Release Date: April 5, 2013 (3D Re-release date) (Original release date: June 11, 1993)
Director: Steven Spielberg
Stars: Sam Neill, Laura Dern, Jeff Goldblum
Runtime: 127 min
Tagline: The most phenomenal discovery of our time… becomes the greatest adventure of all time.
During a preview tour, a theme park suffers a major power breakdown that allows its cloned dinosaur exhibits to run amok.
The cause for the power outage is one of the park’s main technicians, the incredibly selfish, but somewhat funny, Dennis Nedry (Wayne Knight), who attempts to steal the dinosaur embryos for personal gain. The incredibly lazy man thinks the best way to make some big bucks is to steal dinosaur embryos and put everyone’s life in danger.

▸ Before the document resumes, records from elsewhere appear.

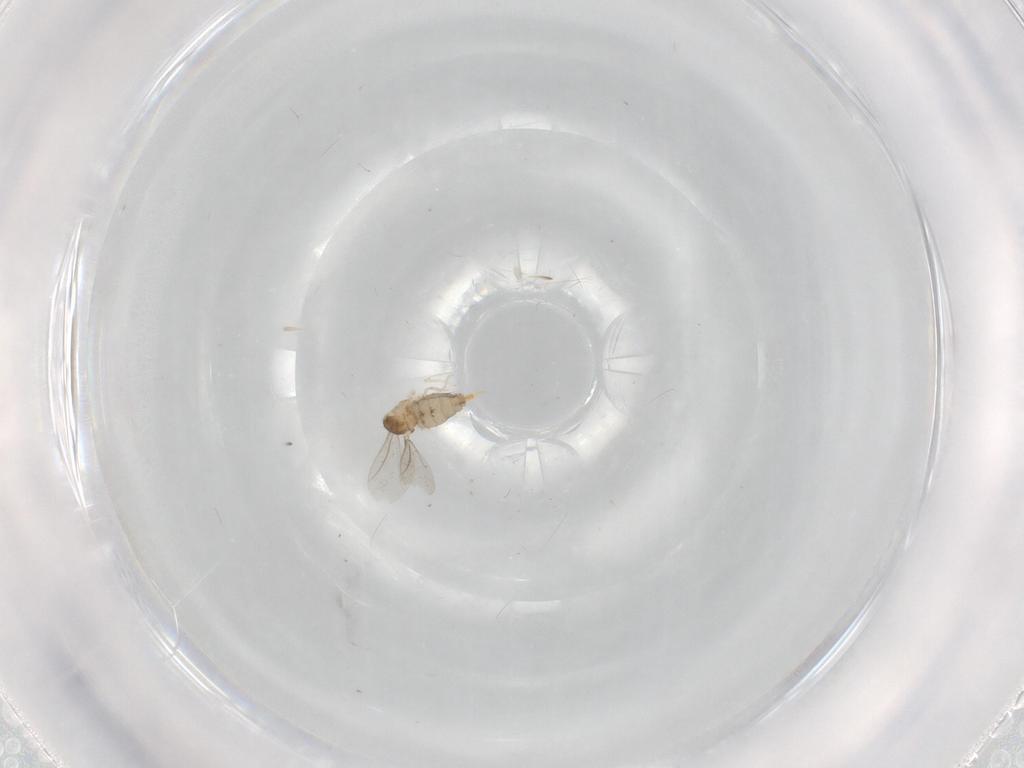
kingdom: Animalia
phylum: Arthropoda
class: Insecta
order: Diptera
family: Cecidomyiidae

There are only a few characters that are worth mentioning. There’s Dr. Alan Grant (Sam Neill), a palaeontologist who is the main hero and dino guy of the story, and Dr. Ian Malcolm (Jeff Goldblum), the mathematician with a personality. Laura Dern’s Ellie Sattler also is good, as is Richard Attenborough’s John Hammond, the park’s owner. The others are hardly anything to rave about, especially the grand kids of Hammond. They aren’t nearly as annoying as mostly everyone says, but you probably won’t feel the need to spend a day with them. There’s also a lawyer present, Donald Gennaro (Martin Fererro), a character who seriously needs to learn when and when not to use an outdoor restroom. But if you were killed by any living thing, wouldn’t it be kind-of cool for people to know you were killed by a Tyrannosaurus Rex? Maybe not…
The great director-composer team of Spielberg and Williams is amazing, as usual. Spielberg is a true expert when directing all these folks, and he does it so, so well. Their involvement in the film is also nothing to sneeze at (but the so-called “Veggie-saurus” might think otherwise). The cast or characters are designed to be not that memorable, because the real stars of the show are, of course, the dinosaurs! The real action heats up when the T-Rex and then the raptors join in all the fun, and let’s not overlook the a venom-spitting dilophosaurus.

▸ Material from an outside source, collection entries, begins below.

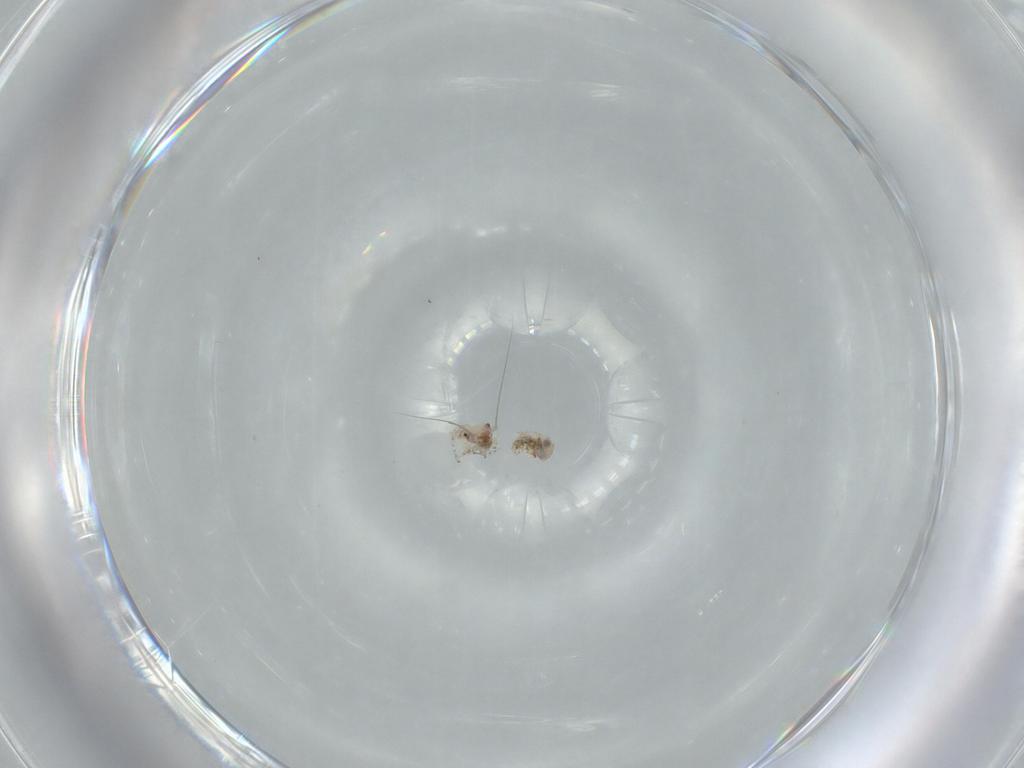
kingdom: Animalia
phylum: Arthropoda
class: Insecta
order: Psocodea
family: Psocidae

The visual team deserves a serious nod in creating these beautiful dinosaurs, that are a serious marvel of modern-day filmmaking. Now, the visuals aren’t too impressive because of films like Avatar or Life of Pi, but one really has to admire the disparate achievement the visuals and dinosaurs are for the year 1993. The 3D is only okay, but it does seem to add another more modern visual layer to the film and it gives it a different feel and it could be a brand-new experience for some viewers (like me, because this being my first viewing in approximately ten years). In some scenes the 3D is incredibly blurry, but not really when the dinosaurs are on-screen and on the prowl. It’s mostly when there’s technique cinematography present, like when characters are walking uphill and there’s hill in the frame. At times, it’s hardly nice to look at. It improves as it goes on, and it’s great to see on the big screen. If 2D screenings are available in your local market, then that might be a better option, as it’s still amazing to watch. This incredibly suspenseful adrenaline rush would be a perfect choice for a family outing (don’t take small children, though!) or anyone seeking some sweet nostalgia.